European Molecular Biology Laboratory, European Bioinformatics Institute (EMBL-EBI), Wellcome Genome Campus, Hinxton, United Kingdom.
PLoS One. 2024 Sep 26;19(9):e0303005. doi: 10.1371/journal.pone.0303005. eCollection 2024.
Preprints provide an indispensable tool for rapid and open communication of early research findings. Preprints can also be revised and improved based on scientific commentary uncoupled from journal-organised peer review. The uptake of preprints in the life sciences has increased significantly in recent years, especially during the COVID-19 pandemic, when immediate access to research findings became crucial to address the global health emergency. With ongoing expansion of new preprint servers, improving discoverability of preprints is a necessary step to facilitate wider sharing of the science reported in preprints. To address the challenges of preprint visibility and reuse, Europe PMC, an open database of life science literature, began indexing preprint abstracts and metadata from several platforms in July 2018. Since then, Europe PMC has continued to increase coverage through addition of new servers, and expanded its preprint initiative to include the full text of preprints related to COVID-19 in July 2020 and then the full text of preprints supported by the Europe PMC funder consortium in April 2022. The preprint collection can be searched via the website and programmatically, with abstracts and the open access full text of COVID-19 and Europe PMC funder preprint subsets available for bulk download in a standard machine-readable JATS XML format. This enables automated information extraction for large-scale analyses of the preprint corpus, accelerating scientific research of the preprint literature itself. This publication describes steps taken to build trust, improve discoverability, and support reuse of life science preprints in Europe PMC. Here we discuss the benefits of indexing preprints alongside peer-reviewed publications, and challenges associated with this process.

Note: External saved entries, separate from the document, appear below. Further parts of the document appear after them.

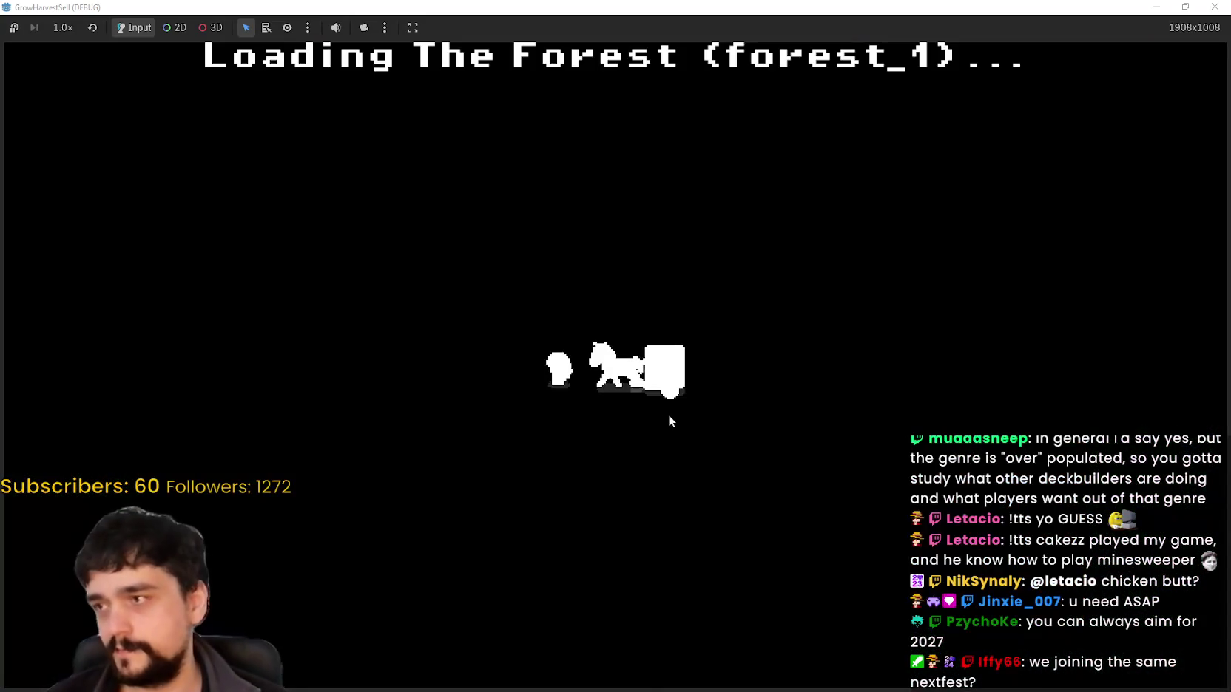
Walk through the forest field harvesting plants, switching between sickle and axe.
key("d")
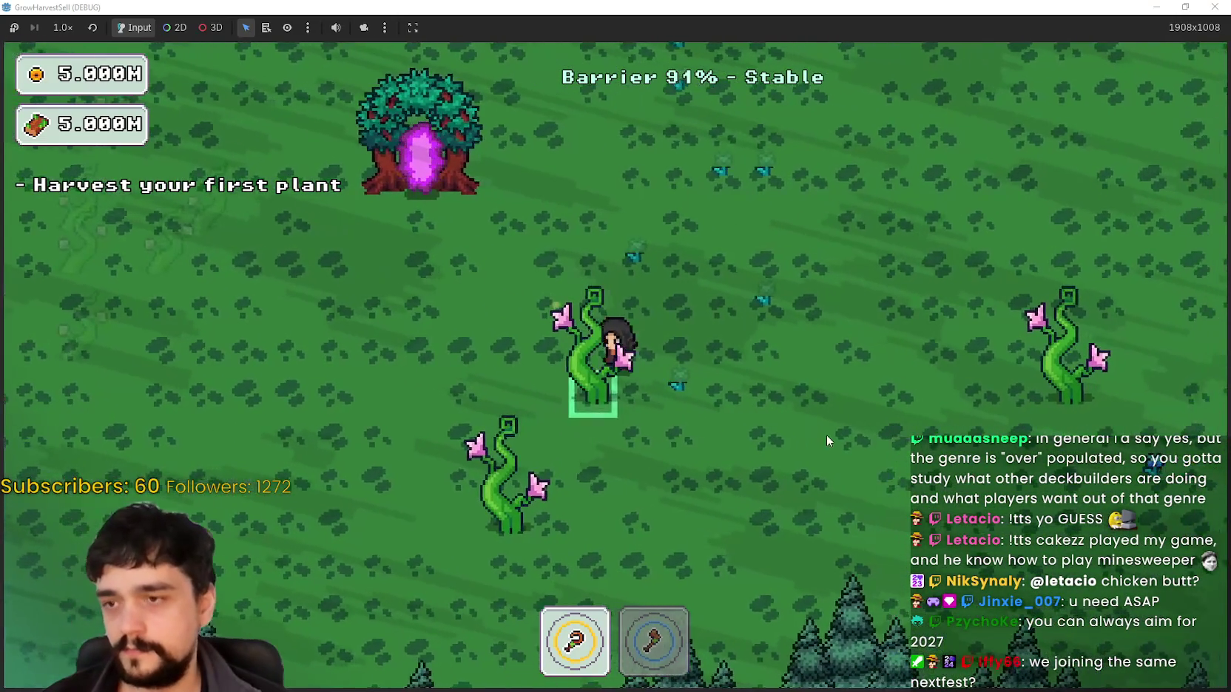
key("2")
key("a")
key("a")
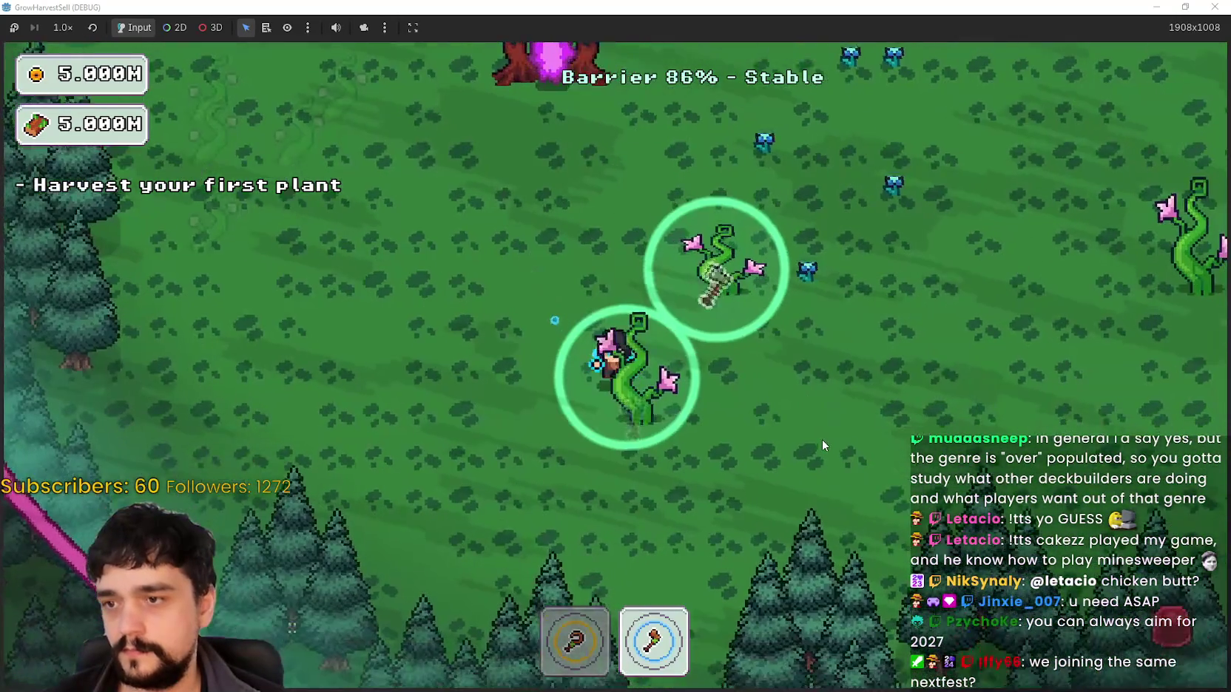
key("w")
key("a")
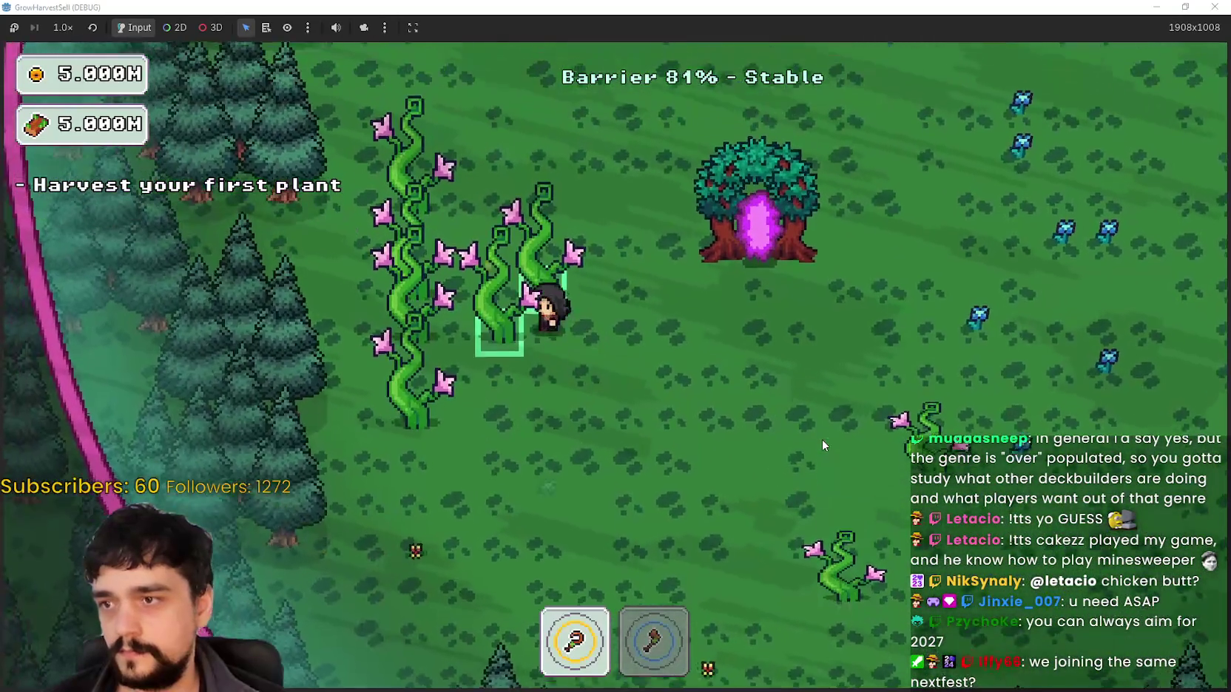
key("w")
key("d")
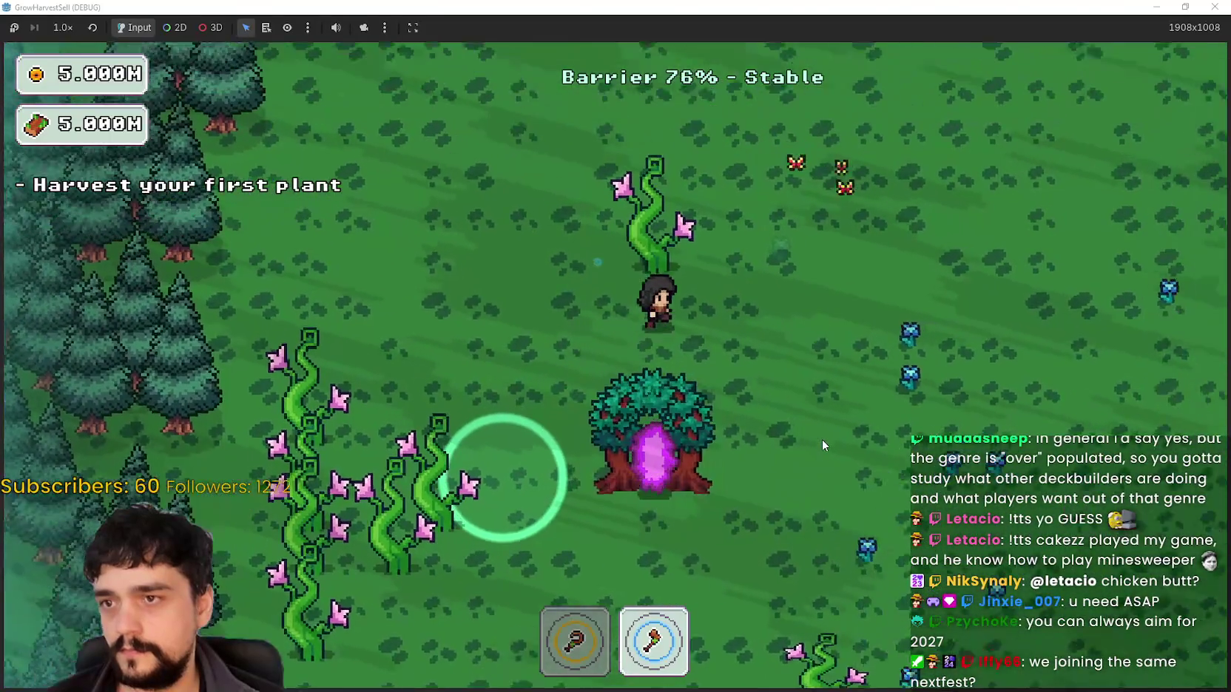
key("d")
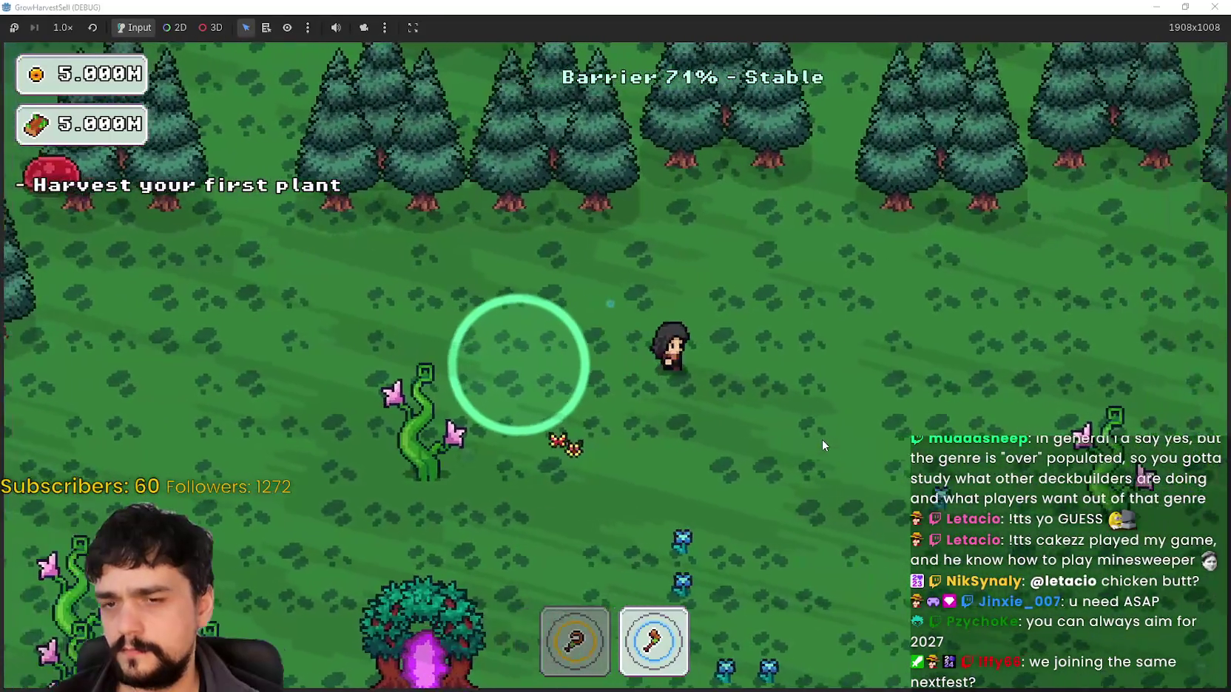
key("s")
key("d")
key("1")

预印本为快速、公开交流早期研究成果提供了不可或缺的工具。预印本还可以根据与期刊组织的同行评审脱钩的科学评论进行修订和改进。近年来,生命科学领域的预印本采用率显著提高,尤其是在 COVID-19 大流行期间,立即获取研究结果对于应对全球卫生紧急情况变得至关重要。随着新的预印本服务器不断扩展,提高预印本的可发现性是促进更广泛共享预印本中报告的科学的必要步骤。为了解决预印本可见性和再利用的挑战,生命科学文献开放数据库 Europe PMC 于 2018 年 7 月开始索引来自多个平台的预印本摘要和元数据。自那时以来,Europe PMC 通过添加新服务器继续扩大覆盖范围,并于 2020 年 7 月将其预印本计划扩展到包括与 COVID-19 相关的预印本全文,然后于 2022 年 4 月扩展到包括由 Europe PMC 资助者联盟支持的预印本全文。可以通过网站和编程方式搜索预印本集合,提供 COVID-19 和 Europe PMC 资助者预印本子集的摘要和开放获取全文,可按标准机器可读 JATS XML 格式批量下载。这使得可以对预印本文献进行大规模分析的自动信息提取,从而加速预印本文献本身的科学研究。本文描述了在 Europe PMC 中建立信任、提高可发现性和支持生命科学预印本再利用所采取的步骤。在这里,我们讨论了将预印本与同行评审出版物并列索引的好处,以及与该过程相关的挑战。